Au fil du temps, les portes ont évolué en de remarquables points forts et elles furent également utilisées comme résidence, en particulier par le connétable du château - la personne en charge de la gestion quotidienne du château. Certaines portes abritaient aussi des cachots souterrains et des pièces dans les étages supérieurs pour les prisonniers plus honorables capturés pour rançon. Une chapelle pouvait également être incorporée à la porterie. Les plus grands châteaux étaient parfois dotés d'une seconde porte fortifiée (généralement dans le mur du côté opposé à la porte principale) et d'une ou plusieurs très petites portes ou poternes permettant l'accès d'une personne à la fois en cas d'urgence.
La tour maîtresse
La tour maîtresse ou donjon était une tour à étages dotée de murs particulièrement épais et d'une entrée bien défendue, ce qui en faisait l'endroit le plus sûr du château en cas d'attaque.
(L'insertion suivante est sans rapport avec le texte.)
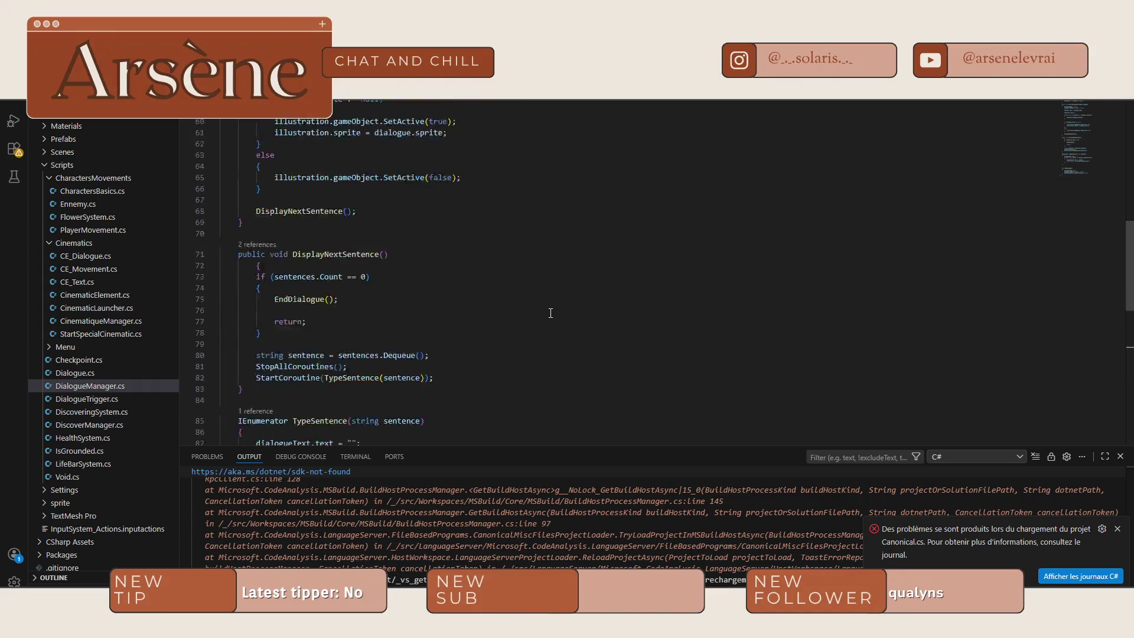
{"action": "scroll", "coordinate": [550, 313], "scroll_direction": "up", "scroll_amount": 2}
Les tours maîtresses ont fait leur apparition dans la plupart des châteaux à partir du début du 12e siècle. Une tour maîtresse pouvait être carrée ou rectangulaire. Elle était souvent couronnée de petites tours ou tourelles, dont certaines étaient rondes et elles-mêmes couronnées de hourds en bois servant de plateformes de tir. S'élevant dans certains cas jusqu'à 40 mètres de haut (bien que 20 mètres soit la norme), ces imposantes structures symbolisaient le pouvoir d'un seigneur ou d'un souverain local et servaient également de lieu de retraite le cas échéant. Leur construction étant très coûteuse, les tours maîtresses ont progressivement été remplacées, au 13e siècle, par des tours rondes situées à l'intérieur de l'enceinte concentrique et plus grandes que les tours précédentes.
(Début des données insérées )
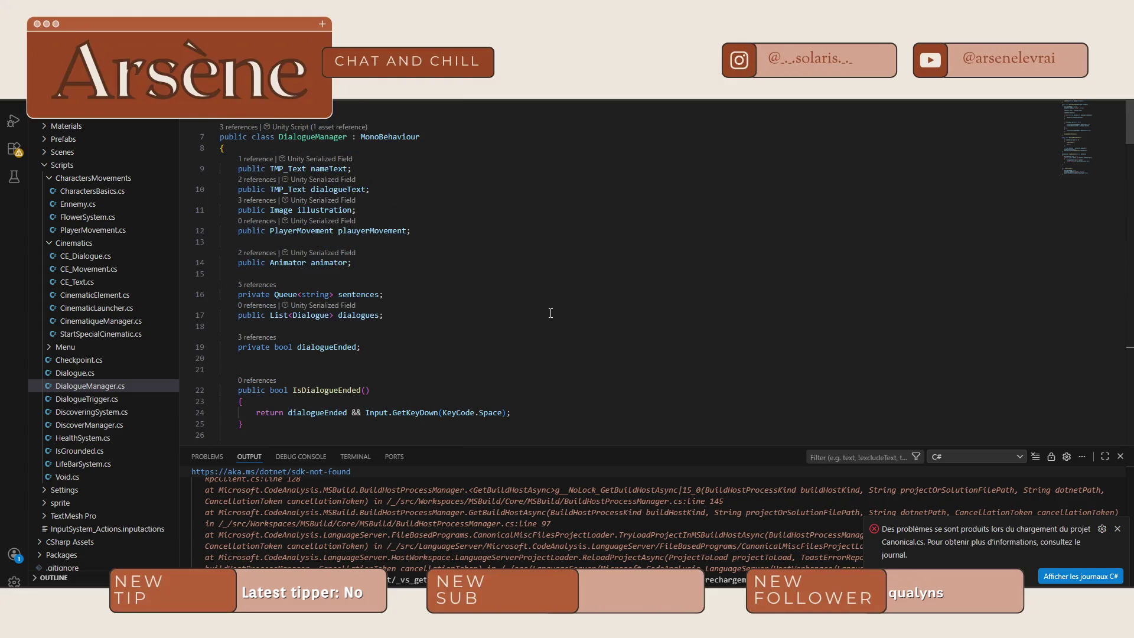
{"action": "double_click", "coordinate": [360, 230]}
Comme dans tout bâtiment, le point faible d'une tour maîtresse était son entrée et l'accès se faisait souvent par un escalier conduisant directement au premier étage (c'est-à-dire au-dessus du rez-de-chaussée). Dans les châteaux primitifs, cet escalier pouvait être retiré si nécessaire. Plus tard il devint permanent mais fut protégé par son propre corridor et des tours flanquant le côté de la tour maîtresse (un avant-corps). L'avant-corps était parfois séparé de la tour maîtresse par un pont-levis, une herse et un fossé. Une lourde porte barrée était le dernier et le plus grand obstacle pour les assaillants qui parvenaient aussi loin. Même si les soldats pénétraient dans la tour maîtresse, ils devaient lutter pour gravir l'étroit escalier à vis menant à chaque étage, et devaient parfois traverser un étage entier pour atteindre l'escalier menant à l'étage suivant.
Les toits étaient généralement en bois et très inclinés. L'extérieur du toit était protégé par des bardeaux, des tuiles, des ardoises, du chaume ou un revêtement en plomb. Des canaux de drainage en bois ou en plomb, des gouttières et des becs de pierre en saillie permettaient l'évacuation de l'eau de pluie afin de ne pas endommager la maçonnerie du bâtiment.
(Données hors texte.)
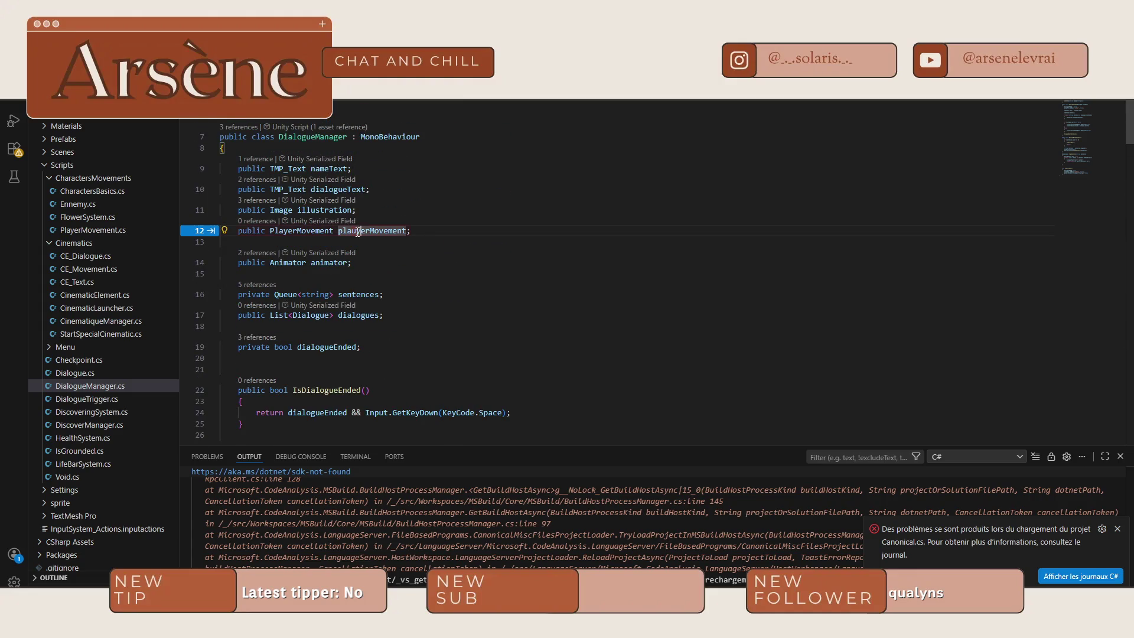
{"action": "type", "text": "playerMovement"}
En général, le sous-sol de la tour maîtresse était utilisé pour entreposer des denrées alimentaires, des armes et de l'équipement. Un puits profond fournissait en général l'alimentation en eau potable. Celle-ci pouvait être complétée par le recueil de l'eau de pluie, dirigée vers une citerne. Les cuisines et parfois les étables se trouvaient au rez-de-chaussée. Le premier étage comportait généralement une grande salle pour les banquets et les audiences. Cette pièce d'apparat était souvent ornée d'un beau plafond de poutres en bois ou d'immenses voûtes de pierre, de grandes fenêtres (ouvrant sur l'espace sécurisé à l'intérieur du château), et d'une cheminée majestueuse. Les appartements privés, et généralement une chapelle, se trouvaient à cet étage et peut-être également à l'étage supérieur. Le dernier étage, dont l'usage n'est pas attesté, était parfois appelé solarium ou pièce solaire car il était suffisamment sécurisé pour bénéficier de plus grandes fenêtres. Le chauffage provenait de cheminées et de braseros portatifs. Les fenêtres étaient équipées de volets en bois pour contenir la chaleur lorsque c'était nécessaire.
Le bayle
La cour intérieure, ou bayle, abritait la tour ainsi que d'autres bâtiments tels que des greniers, des ateliers (pour les forgerons, les charpentiers, les tisserands et les potiers), un office (pour le beurre et le vin), des étables, des logements secondaires, et peut-être, dans les plus grands châteaux, un terrain pour les chiens de chasse et les oiseaux. Ces structures étaient en pierre ou elles étaient bâties, dans leurs formes les plus simples, avec des murs en torchis sur clayonnage et des toits de chaume. À l'intérieur de l'enceinte sécurisée du bayle, des jardins et un terrain pour la volaille et le bétail assuraient une plus grande autonomie en temps de siège. Dans les plus grands châteaux, le bayle abritait également une seconde chapelle.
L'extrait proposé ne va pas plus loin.